» HOW TO COMPLETE THIS TASK:
Among the lines of the records below, copy those that hold the word "games".

» DATA PROVIDED:
━━━━━━━━━━━━━━━━━━━━━━━━━━━━━━

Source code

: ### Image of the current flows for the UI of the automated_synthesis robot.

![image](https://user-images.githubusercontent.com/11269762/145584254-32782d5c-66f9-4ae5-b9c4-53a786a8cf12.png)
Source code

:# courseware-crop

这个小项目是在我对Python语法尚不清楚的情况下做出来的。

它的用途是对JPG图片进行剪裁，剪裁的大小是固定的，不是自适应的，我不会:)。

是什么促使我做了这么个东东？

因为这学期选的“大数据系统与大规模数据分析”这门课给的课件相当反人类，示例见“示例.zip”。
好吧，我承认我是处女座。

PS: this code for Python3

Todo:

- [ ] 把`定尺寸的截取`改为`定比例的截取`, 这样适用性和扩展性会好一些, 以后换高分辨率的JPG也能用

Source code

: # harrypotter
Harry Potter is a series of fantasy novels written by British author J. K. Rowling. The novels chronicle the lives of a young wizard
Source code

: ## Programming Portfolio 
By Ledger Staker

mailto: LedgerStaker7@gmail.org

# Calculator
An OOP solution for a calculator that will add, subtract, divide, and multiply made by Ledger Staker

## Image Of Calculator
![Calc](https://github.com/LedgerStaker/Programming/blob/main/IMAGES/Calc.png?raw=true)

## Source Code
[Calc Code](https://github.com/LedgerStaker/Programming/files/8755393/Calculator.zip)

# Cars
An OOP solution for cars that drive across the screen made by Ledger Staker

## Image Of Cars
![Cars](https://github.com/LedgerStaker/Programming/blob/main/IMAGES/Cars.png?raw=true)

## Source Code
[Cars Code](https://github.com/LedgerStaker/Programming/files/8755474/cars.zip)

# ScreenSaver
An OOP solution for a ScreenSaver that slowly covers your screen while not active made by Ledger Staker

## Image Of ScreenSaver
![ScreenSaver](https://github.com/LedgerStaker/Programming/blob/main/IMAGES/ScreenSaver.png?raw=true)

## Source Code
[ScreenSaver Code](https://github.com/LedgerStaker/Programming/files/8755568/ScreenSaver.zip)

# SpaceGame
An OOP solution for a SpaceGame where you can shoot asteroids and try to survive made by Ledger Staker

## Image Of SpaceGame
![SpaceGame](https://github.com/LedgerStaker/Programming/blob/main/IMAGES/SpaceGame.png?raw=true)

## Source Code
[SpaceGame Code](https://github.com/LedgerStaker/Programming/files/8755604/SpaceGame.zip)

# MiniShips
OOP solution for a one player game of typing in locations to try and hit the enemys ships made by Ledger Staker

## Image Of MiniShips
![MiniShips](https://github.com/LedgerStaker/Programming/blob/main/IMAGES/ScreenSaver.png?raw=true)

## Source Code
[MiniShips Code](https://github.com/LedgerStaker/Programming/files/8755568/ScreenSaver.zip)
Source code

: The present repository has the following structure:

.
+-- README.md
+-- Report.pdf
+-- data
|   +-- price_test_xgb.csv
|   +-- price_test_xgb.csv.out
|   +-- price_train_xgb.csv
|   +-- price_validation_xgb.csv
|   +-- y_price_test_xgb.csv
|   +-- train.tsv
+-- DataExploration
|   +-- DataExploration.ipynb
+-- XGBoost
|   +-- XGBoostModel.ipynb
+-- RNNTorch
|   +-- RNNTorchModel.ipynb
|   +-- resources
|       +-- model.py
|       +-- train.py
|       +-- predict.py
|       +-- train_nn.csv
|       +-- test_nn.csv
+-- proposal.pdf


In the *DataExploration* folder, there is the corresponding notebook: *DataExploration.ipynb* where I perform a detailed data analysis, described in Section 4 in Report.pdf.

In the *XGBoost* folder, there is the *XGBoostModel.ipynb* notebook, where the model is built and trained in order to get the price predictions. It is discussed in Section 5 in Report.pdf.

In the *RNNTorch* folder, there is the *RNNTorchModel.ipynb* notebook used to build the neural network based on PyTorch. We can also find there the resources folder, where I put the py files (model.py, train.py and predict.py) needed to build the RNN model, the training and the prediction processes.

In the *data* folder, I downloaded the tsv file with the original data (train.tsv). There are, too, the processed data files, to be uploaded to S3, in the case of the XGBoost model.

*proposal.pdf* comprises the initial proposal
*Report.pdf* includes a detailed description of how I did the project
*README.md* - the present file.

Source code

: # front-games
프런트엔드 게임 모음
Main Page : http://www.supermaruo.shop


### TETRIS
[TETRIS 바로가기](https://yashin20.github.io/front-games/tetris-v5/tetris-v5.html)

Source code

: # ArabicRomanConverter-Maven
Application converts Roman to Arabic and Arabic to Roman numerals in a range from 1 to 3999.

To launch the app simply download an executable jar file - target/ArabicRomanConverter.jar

━━━━━━━━━━━━━━━━━━━━━━━━━━━━━━

» EXERCISE RESPONSE:
: # front-games
[TETRIS 바로가기](https://yashin20.github.io/front-games/tetris-v5/tetris-v5.html)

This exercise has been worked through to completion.